How discount capture amplifies yield.
- Scenario: Fund holds $100 of bonds paying 6% interest ($6/yr).
- Price: Fund trades at a 15% discount ($85).
- Effective Yield: $6 / $85 = 7.05%. (Yield Boost)
- Discount Capture: If discount closes to 5% (Price $95), you gain another 11.7% in price appreciation. Authority: CEFConnect Data
What-If Scenario: Activist Intervention (Saba Capital Effect)
Target Fund: Municipal Bond CEF trading at -16% discount.
| Event | Price Action | Return Impact |
|---|---|---|
| Buy Entry | Buy @ $8.40 (NAV $10.00) | – |
| Tender Offer | Fund buys back shares @ 98% NAV ($9.80) | +16.6% Gain (Instant) |
| Total Return | Capital Gain + 6% Yield | >20% Annualized |
Visualizing the “Discount Gap”
*Figure 1: Price vs. NAV. The gap between the Green line (NAV) and Red line (Price) represents the profit opportunity.*
Execution Protocol
Use tools like CEFConnect or Closed-End Fund Center. Look for funds trading at discounts wider than -10% (for bond funds) or -15% (for equity funds). Compare this to their 52-week average discount (Z-Score < -2).
Look at the SEC 13D/13G filings. Is Saba Capital, Karpus, or Bulldog Investors buying? If yes, the probability of a “liquidity event” (Tender Offer) increases dramatically. Follow the sharks.
Don’t marry the fund. When the discount narrows to historical norms (e.g., -5%) or reaches par ($0), SELL. Rotate capital into the next deeply discounted opportunity.
COACHING DIRECTIVE
- Do This: If you are an income investor who wants capital appreciation. This strategy turbocharges standard yield investing.
- Avoid This: Buying funds with “High Premiums” (Price > NAV). This is the “Greater Fool Theory.” Also avoid funds with structurally broken assets (e.g., bad private equity holdings) that justify the discount.

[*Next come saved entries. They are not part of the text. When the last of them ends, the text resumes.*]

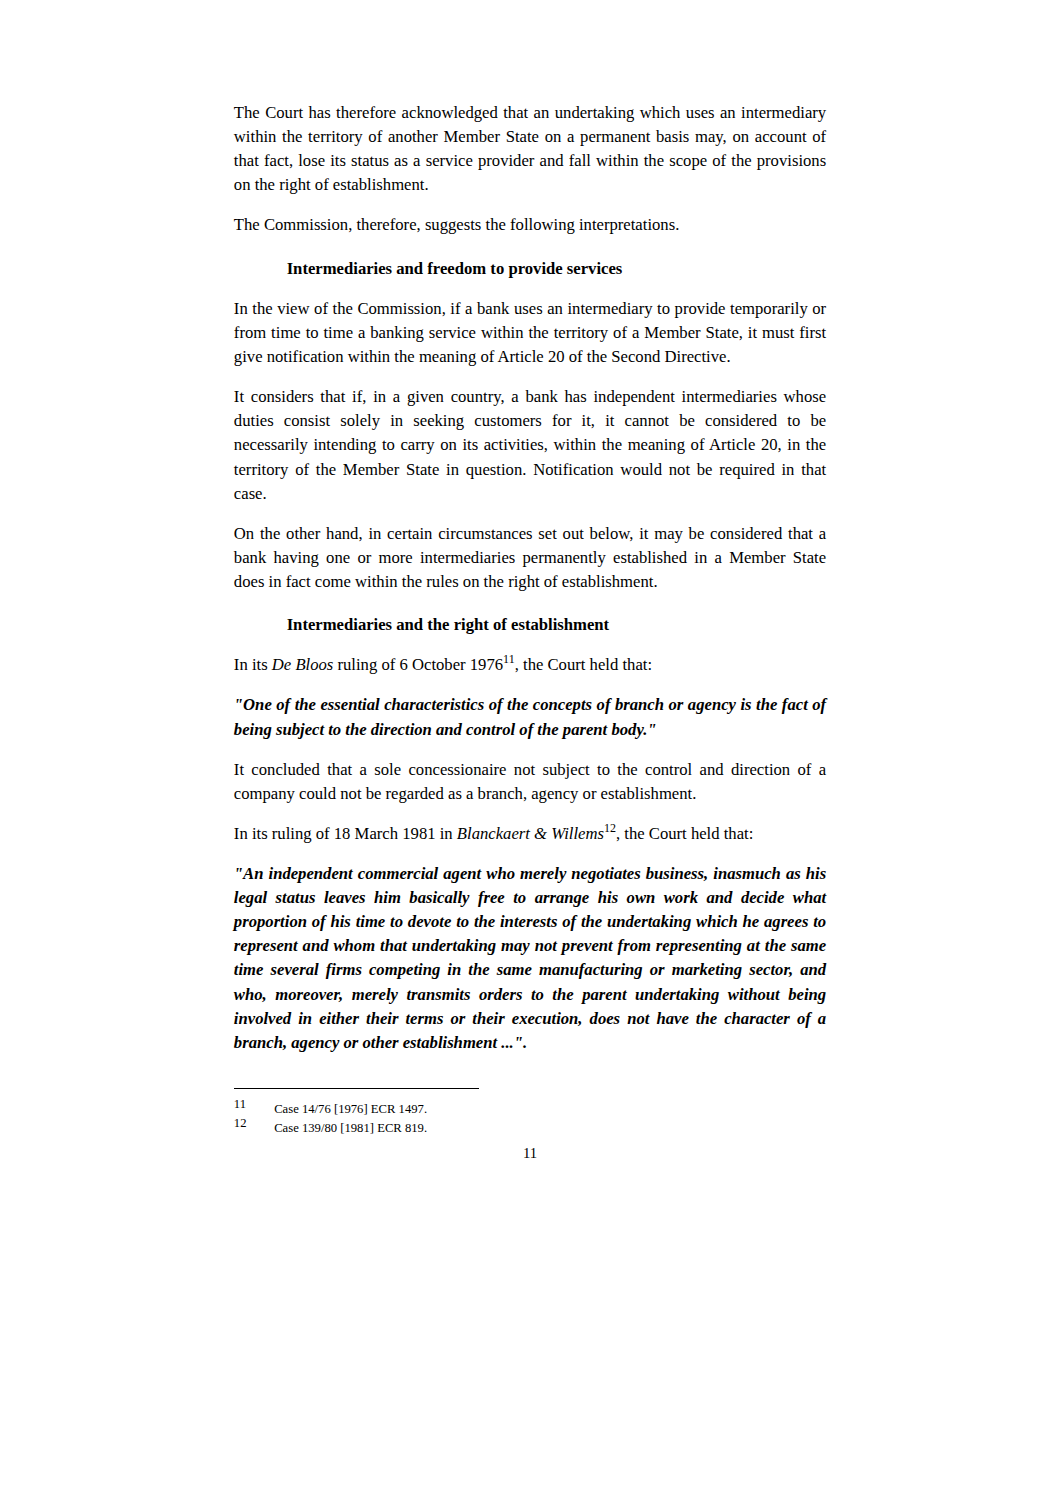The Court has therefore acknowledged that an undertaking which uses an intermediary within the territory of another Member State on a permanent basis may, on account of that fact, lose its status as a service provider and fall within the scope of the provisions on the right of establishment.
The Commission, therefore, suggests the following interpretations.
Intermediaries and freedom to provide services
In the view of the Commission, if a bank uses an intermediary to provide temporarily or from time to time a banking service within the territory of a Member State, it must first give notification within the meaning of Article 20 of the Second Directive.
It considers that if, in a given country, a bank has independent intermediaries whose duties consist solely in seeking customers for it, it cannot be considered to be necessarily intending to carry on its activities, within the meaning of Article 20, in the territory of the Member State in question. Notification would not be required in that case.
On the other hand, in certain circumstances set out below, it may be considered that a bank having one or more intermediaries permanently established in a Member State does in fact come within the rules on the right of establishment.
Intermediaries and the right of establishment
In its De Bloos ruling of 6 October 197611, the Court held that:
"One of the essential characteristics of the concepts of branch or agency is the fact of being subject to the direction and control of the parent body."
It concluded that a sole concessionaire not subject to the control and direction of a company could not be regarded as a branch, agency or establishment.
In its ruling of 18 March 1981 in Blanckaert & Willems12, the Court held that:
"An independent commercial agent who merely negotiates business, inasmuch as his legal status leaves him basically free to arrange his own work and decide what proportion of his time to devote to the interests of the undertaking which he agrees to represent and whom that undertaking may not prevent from representing at the same time several firms competing in the same manufacturing or marketing sector, and who, moreover, merely transmits orders to the parent undertaking without being involved in either their terms or their execution, does not have the character of a branch, agency or other establishment ...".
| 11 | Case 14/76 [1976] ECR 1497. |
| 12 | Case 139/80 [1981] ECR 819. |
11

Frequently Asked Questions
What is CEF Arbitrage?
Closed-End Funds (CEFs) issue a fixed number of shares that trade on an exchange. Often, share prices trade below the actual value of the assets they hold (NAV). Arbitrage involves buying at a wide discount (e.g., -15%) and selling when the discount narrows.
Why do discounts exist?
Inefficiency. Unlike ETFs, CEFs do not have an arbitrage mechanism to keep price aligned with NAV daily. Retail investor sentiment or illiquidity can push prices far below fair value, creating an opportunity for sophisticated buyers.
What is ‘Activist’ CEF investing?
Institutional investors like Saba Capital buy large stakes in deeply discounted CEFs and force the board to take action—such as buying back shares at NAV or liquidating the fund. Retail investors can ‘ride the coattails’ of these activists.